Mar. Mag 24th, 2022

Per primo la Campania, che da oltre trent’anni combatte contro la questione rifiuti e non trova una via d’uscita definitiva. A settembre si fermerà per un periodo il termovalorizzatore di Acerra, l’unico esistente, e già la regione non sa cosa deve fare. Il governatore De Luca ha chiesto ai sindaci di individuare dei siti di stoccaggio per depositare momentaneamente i rifiuti per poi toglierli una volta ripartito il termovalorizzatore. Insomma, una regione che non esce mai dal caos rifiuti. Oltre alla questione rifiuti, la regione Campania deve combattere continuamente contro i roghi e contro le bonifiche mai partite. Inoltre, in alcune aree della regione, ci sono picchi di mortalità per tumore impressionanti. Caos eterno per via di irresponsabilità politiche, poiché la questione è solamente politica.

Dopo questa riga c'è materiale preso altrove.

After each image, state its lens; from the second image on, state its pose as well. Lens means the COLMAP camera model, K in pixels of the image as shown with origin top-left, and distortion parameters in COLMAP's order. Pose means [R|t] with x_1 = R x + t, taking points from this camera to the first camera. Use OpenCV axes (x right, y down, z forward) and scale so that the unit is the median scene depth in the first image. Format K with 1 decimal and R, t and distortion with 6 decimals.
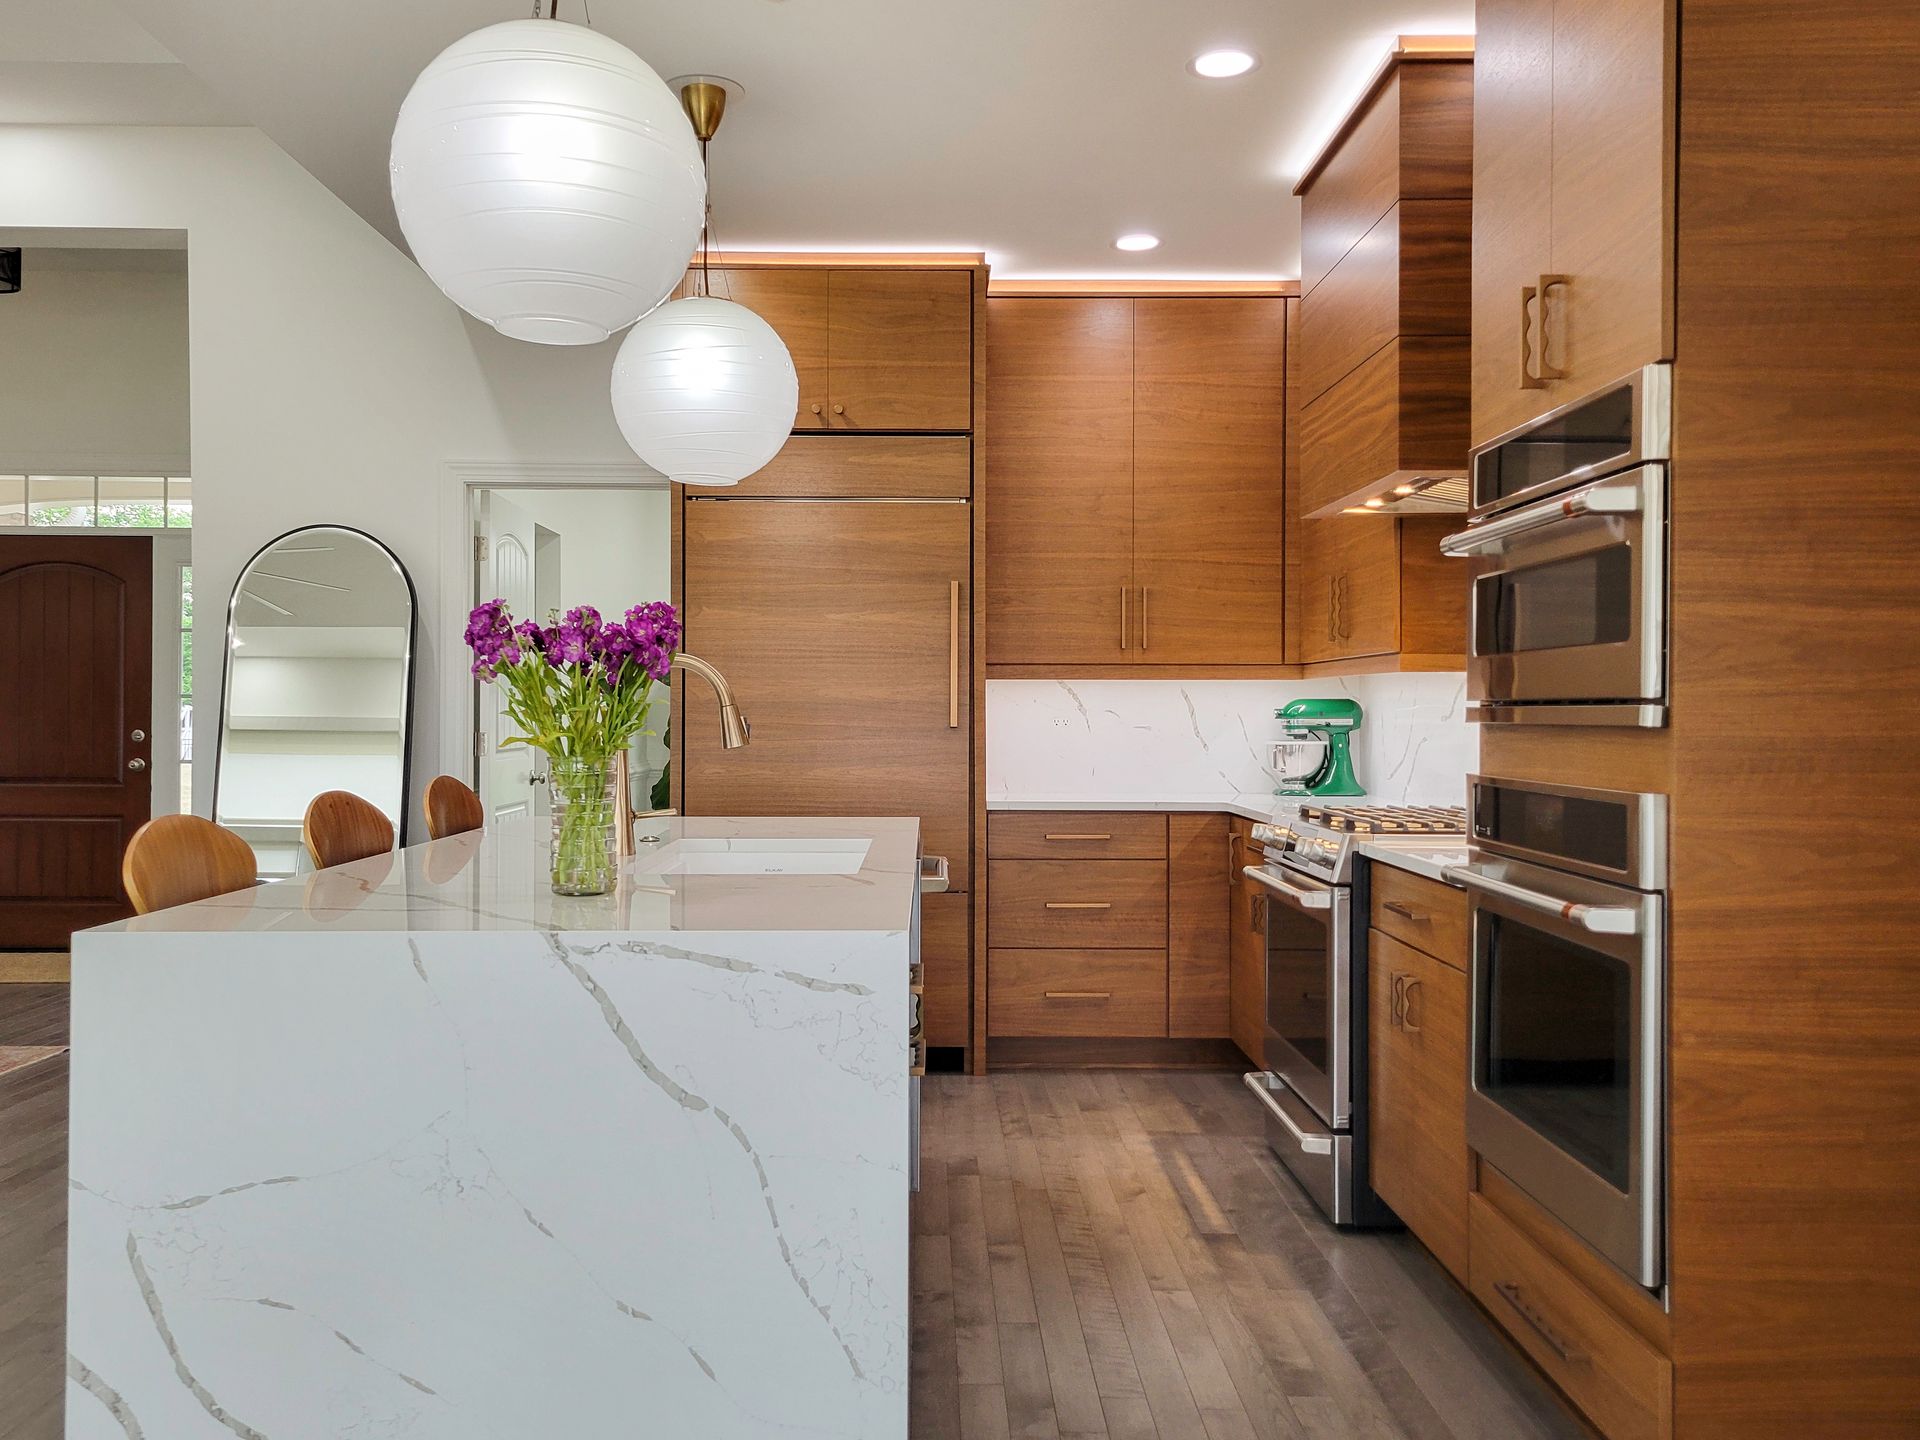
lens RADIAL K [[1673.8, 0, 960.1], [0, 1673.8, 723.4], [0, 0, 1]] dist [0.043629, -0.023158]
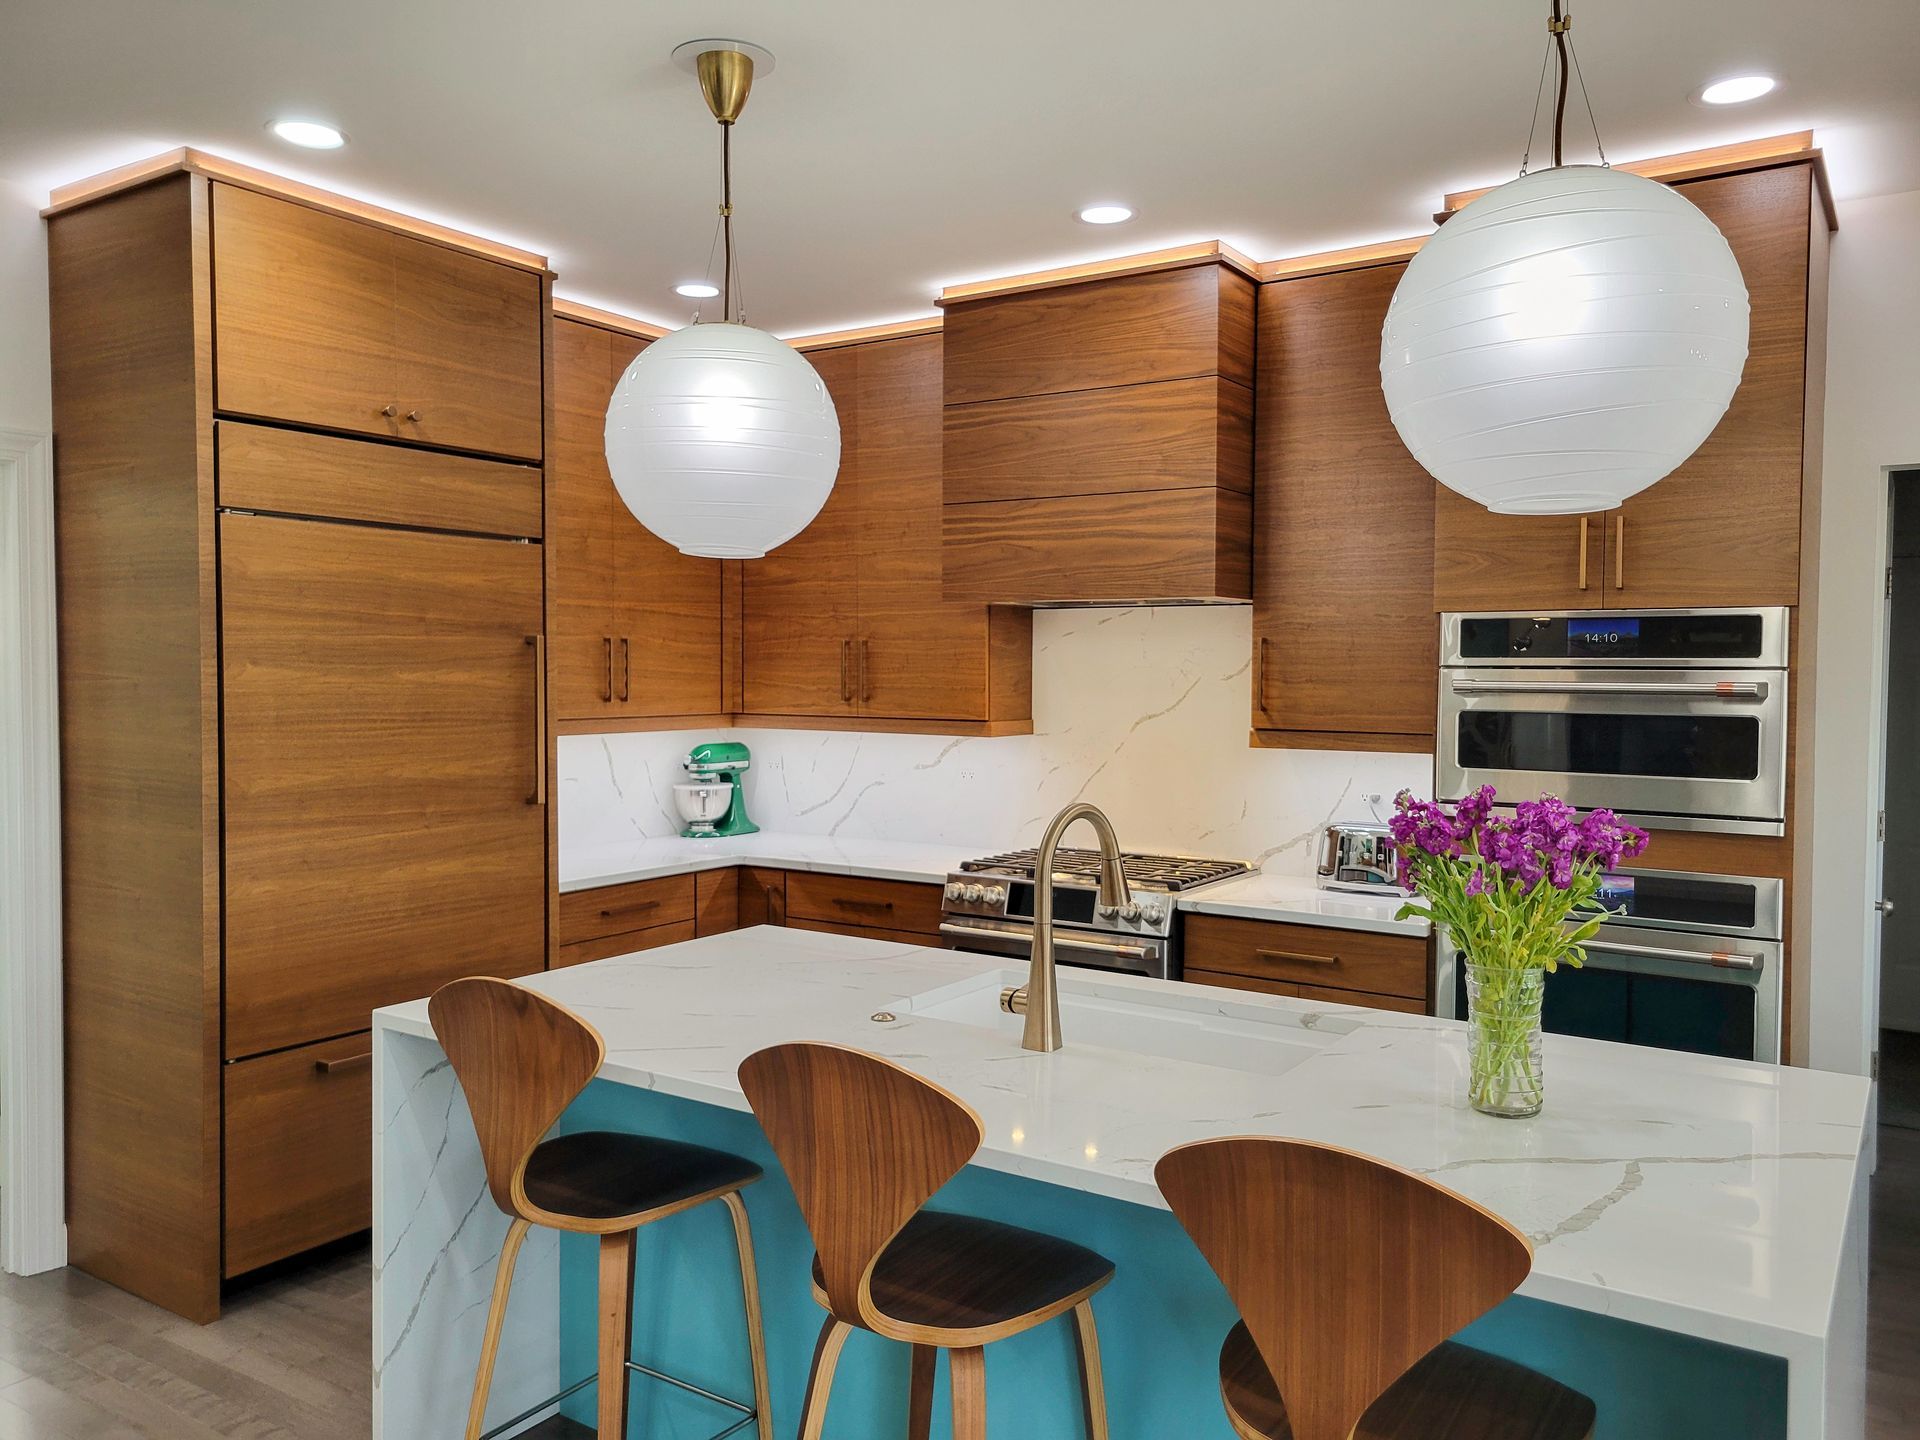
lens RADIAL K [[1446.8, 0, 970.9], [0, 1446.8, 716.0], [0, 0, 1]] dist [0.046645, -0.028052]
pose [[0.561686, -0.026401, 0.826929, -0.496206], [0.001285, 0.999517, 0.031038, -0.065991], [-0.827350, -0.016371, 0.561449, 0.391605]]
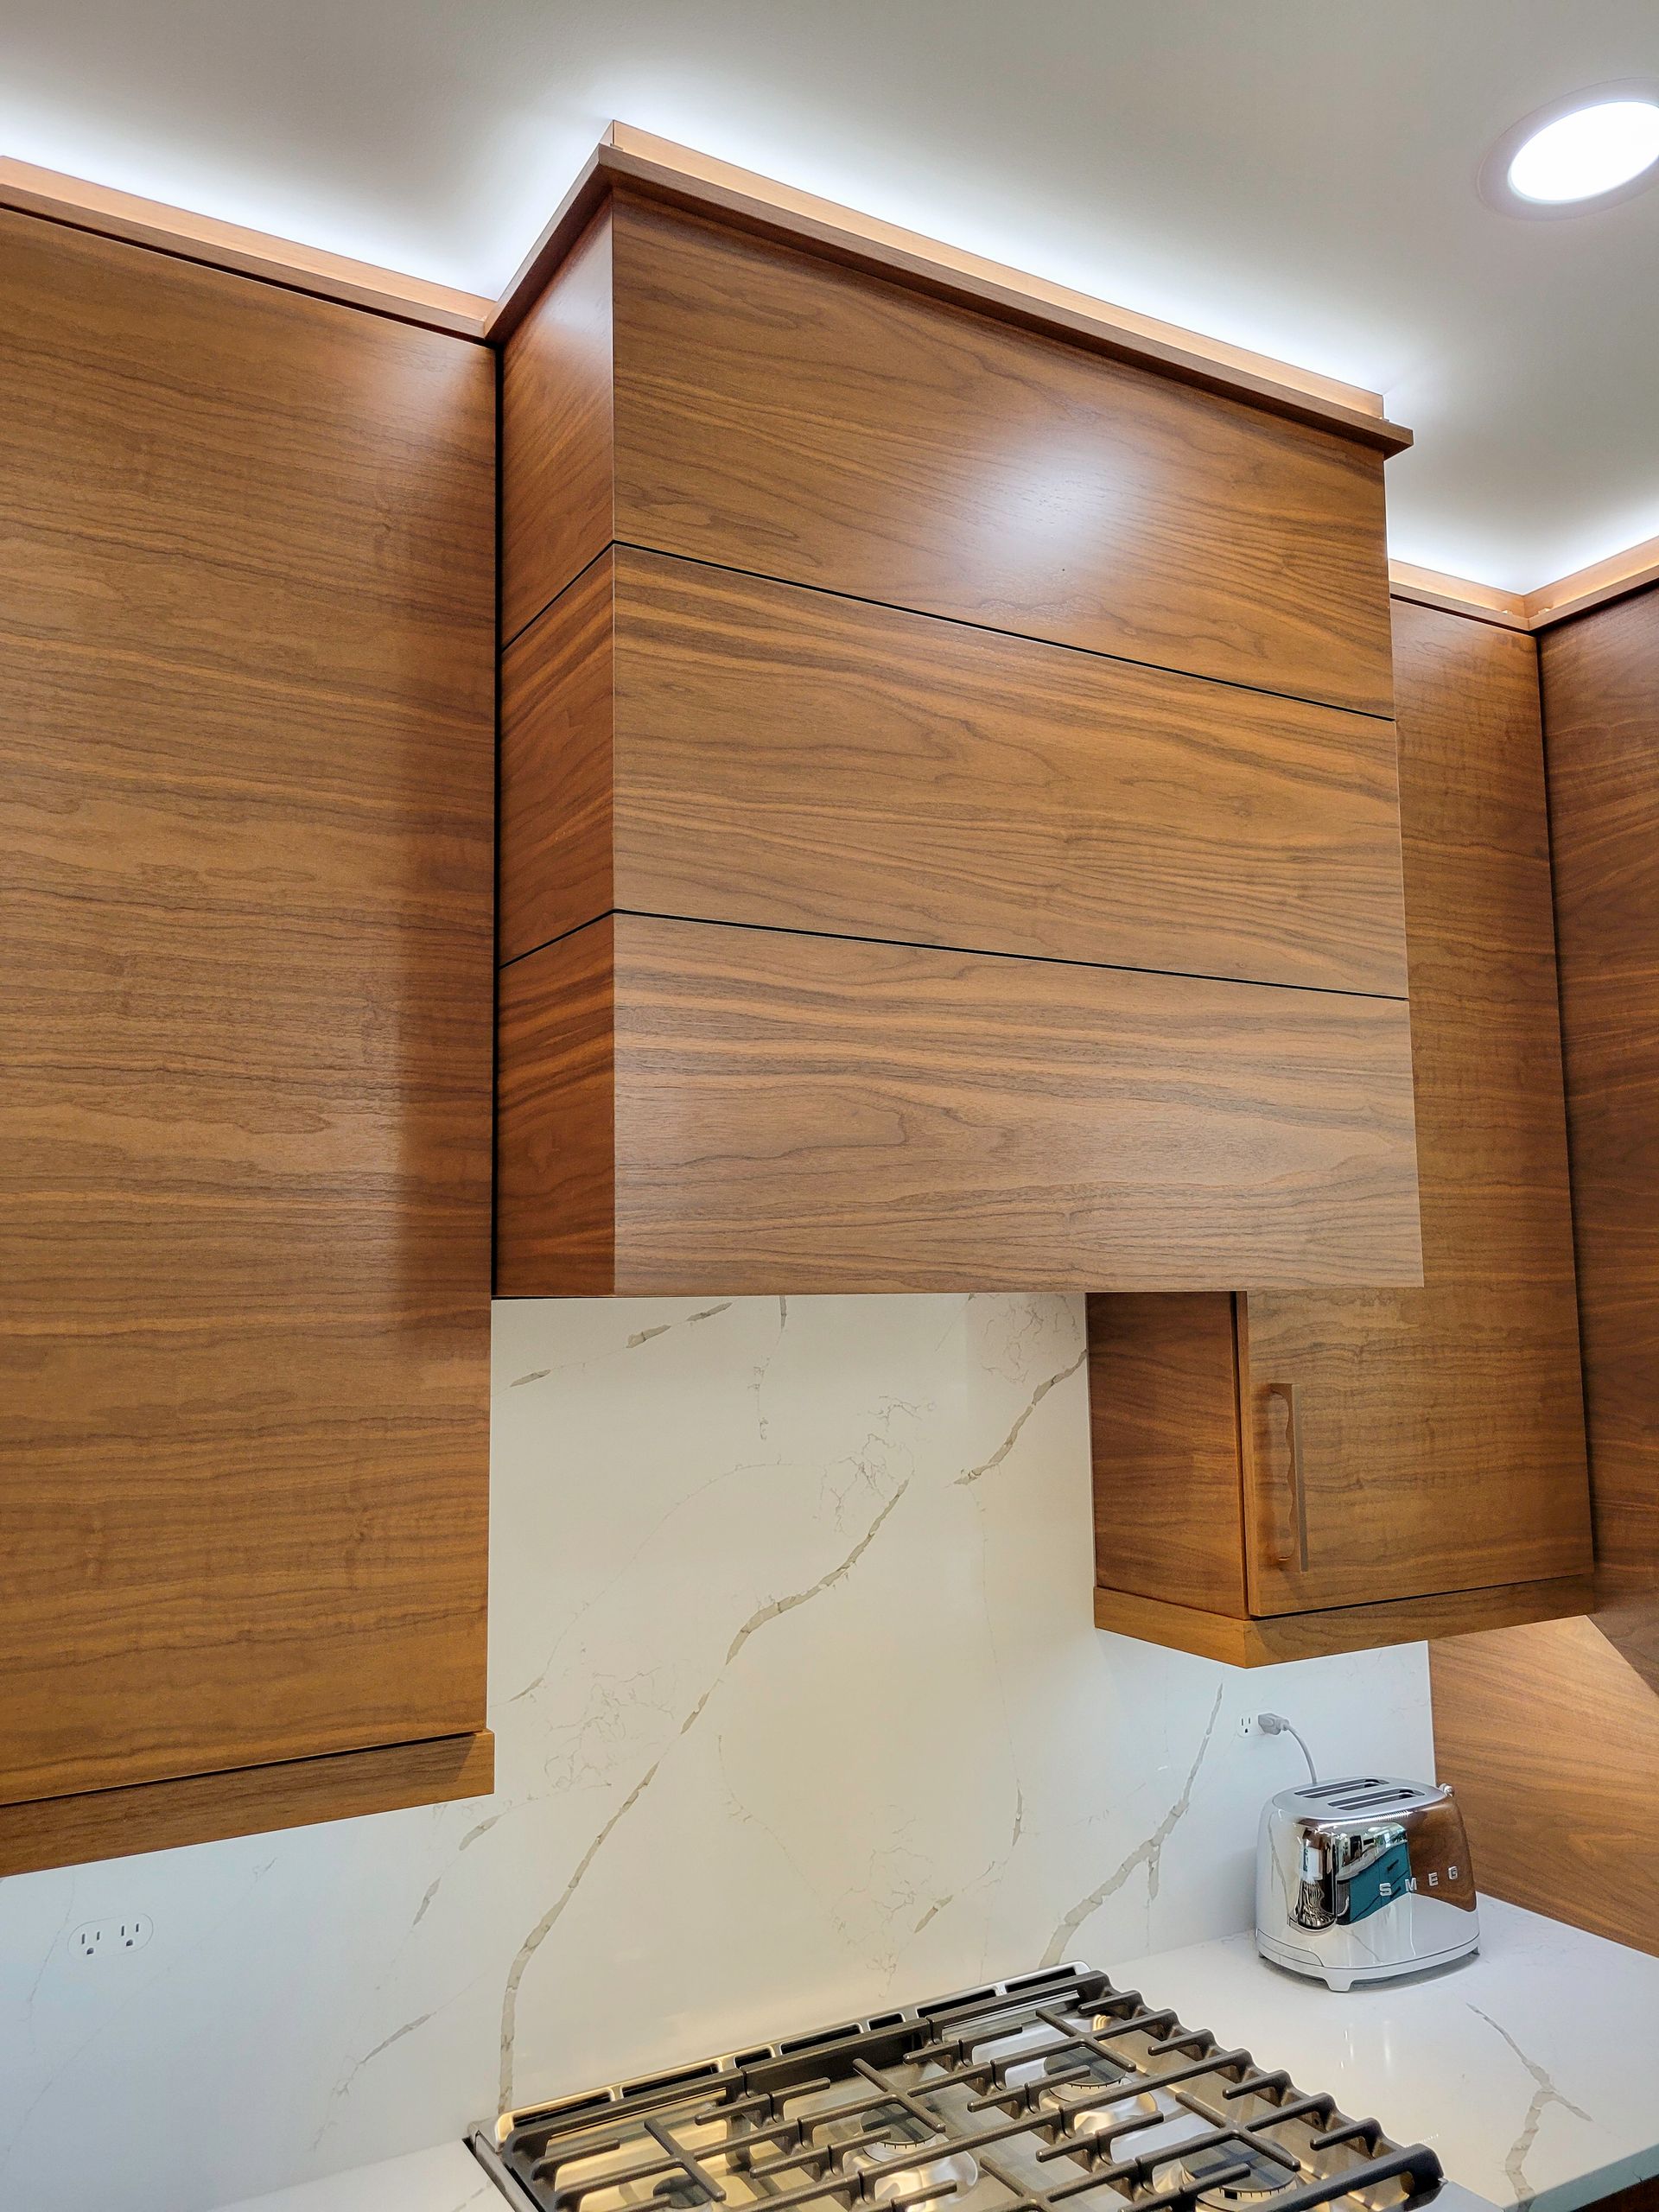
lens RADIAL K [[1666.8, 0, 812.0], [0, 1666.8, 1109.2], [0, 0, 1]] dist [0.046645, -0.028052]
pose [[-0.479060, 0.102579, 0.871768, -0.062476], [0.020158, 0.994172, -0.105905, -0.104213], [-0.877550, -0.033161, -0.478336, 0.933968]]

Un po’ più su della regione Campania c’è la regione Lazio, un’altra regione abituata a tamponare e mai risolvere del tutto la situazione. Come la Campania anche il Lazio non ha termovalorizzatori, quindi la situazione è del tutto delicata. Finora la cosa era andata bene perché Malagrotta era il grande contenitore dei rifiuti romani, morta Malagrotta, è iniziato il caos per il Lazio, soprattutto per la città di Roma. Ora Roma è piombata nel caos rifiuti e non trova una via d’uscita, anche perché c’è sempre il balletto dello scarica barile. In effetti è la Regione Lazio a doversi occupare della gestione dei rifiuti con un piano che immagazina dati e trova le soluzioni ai problemi, che però a oggi non c’è. Il presidente Nicola Zingaretti avrebbe dovuto approvarne uno entro il 2018, ma così non è stato. Il piano attualmente in uso è quello del 2012, dell’allora governatore Renata Polverini. Insomma, possibile che nessuno si muova per risolvere un problema che rende la vita difficile ai cittadini.

Sia in Campania sia nel Lazio, la questione rifiuti è un problema prettamente di inefficienza politica. Chi gestisce i rifiuti non è in grado di trovare soluzioni capaci di risolvere definitivamente il problema, e non continuare a tamponarlo come si è sempre fatto.